Something For Nothing

Luke 12.15-16

Jesus said to them, “Take care! Be on your guard against all kinds of greed; for one’s life does not consist in the abundance of possessions.” Then he told them a parable: “The land of a rich man produced abundantly…”

Vacation Bible School often provides plenty of sermon illustrations. Kids have this knack for pulling away the facade of mature theological interpretations with a curiosity and wonder that makes the Good News good. Case in point: Two nights ago I was trying to convey the truly wild tale of God providing manna in the wilderness to the grumbling Israelites when one of the kids asked, “Why would God be so nice when all they did was complain?”

It’s a great question.

It’s a great question not only for the wandering Israelites, but also for us.

Jesus is doing his Jesus thing when a pair of feuding brothers bring their own query to the Lord. They are fighting over the family inheritance when Jesus drops the parable of the storehouse:

“There is a man who has a field that produces abundantly, and he realizes he doesn’t have enough barns to store all of his crops, so he destroys his small barns and builds even bigger barns to hoard up all his produce. But God says to the man, ‘You fool! When you die, what good are your possessions? You can’t bring them with you.’”

This, unlike a fair number of the parables, is an easy one to, like Jesus, drop on congregations: “Do not store up for yourselves treasures on earth. You can’t take your riches with you beyond the grave. Therefore, be generous toward other people. Be generous toward God through your tithes and offering to the church.”

And maybe all of that is true and maybe that’s exactly what we should hear in church. Perhaps we are called to recognize how we have been blessed (in some way, shape, or form) to be a blessing for others.

But if that’s all this parable is for, then it might as well come from a life-coach or a non-profit. The dangling moralism at the end for a more generous way of living could come from any number of sources and mean basically the same thing.

But what makes the parable of the storehouse different is the one who tells the parable.

Robert Farrar Capon puts it this way: “Parables are told only because they are true, not because the actions of the characters in them can be recommended for imitation. Good Samaritans are regularly sued. Fathers who give parties for wayward sons are rightly rebuked. Employers who pay equal wages for unequal work have labor-relations problems. And any Shepherd who makes a practice of leaving ninety-nine sheep to chase after a lost one quickly goes out of the sheep-ranching business. The parables are true only because they are like what God is like, not because they are models for us to copy.” 

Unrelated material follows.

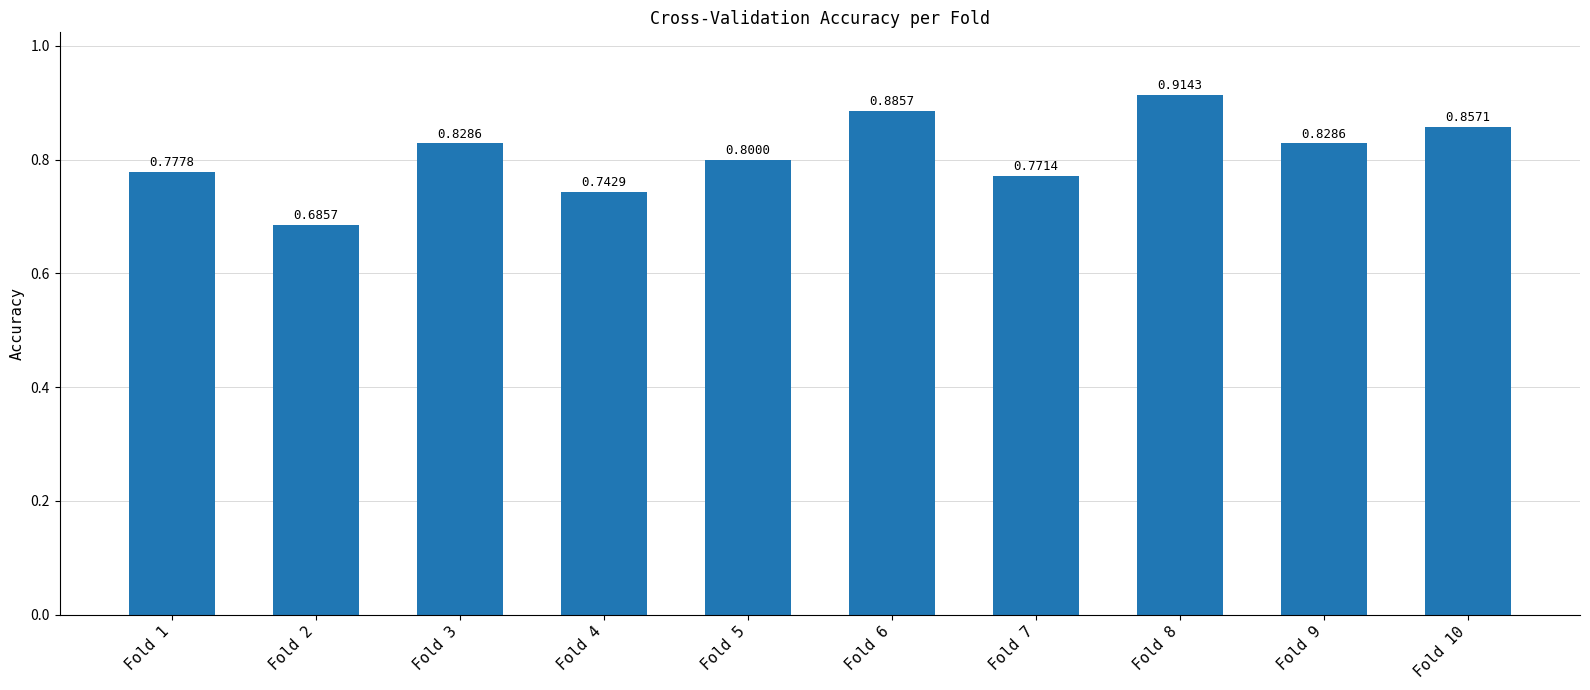

Count the values in the range 0 to 1.

10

We can certainly copy the parable of the storehouse, we can give abundantly because much has been given to us. But the real reason we can do all of that, is because this is a story that Jesus tells about himself.

Jesus, rather than storing up his own life and saving it, willingly lays it down and sheds his own blood for a people undeserving.

The man in the parable has a lot, but he is missing something. He lacks grace. Because when you have grace, you begin to have an awareness of how empty all of our other possessions really are. Possessions cannot add a minute to our lives nor can they save us. The only thing that can save us is Jesus; we just can’t bring ourselves to admit that we’re in need of saving.

From the manna in the wilderness, to the cross and empty tomb, God is in the business of forgiveness, of doing something while we deserve nothing. That’s why Jesus tells the parables he tells because they point to the wild nature by which God’s grace changes the cosmos. 

The parables don’t give us examples of how to live so much as they show us how God lives, and dies, for us.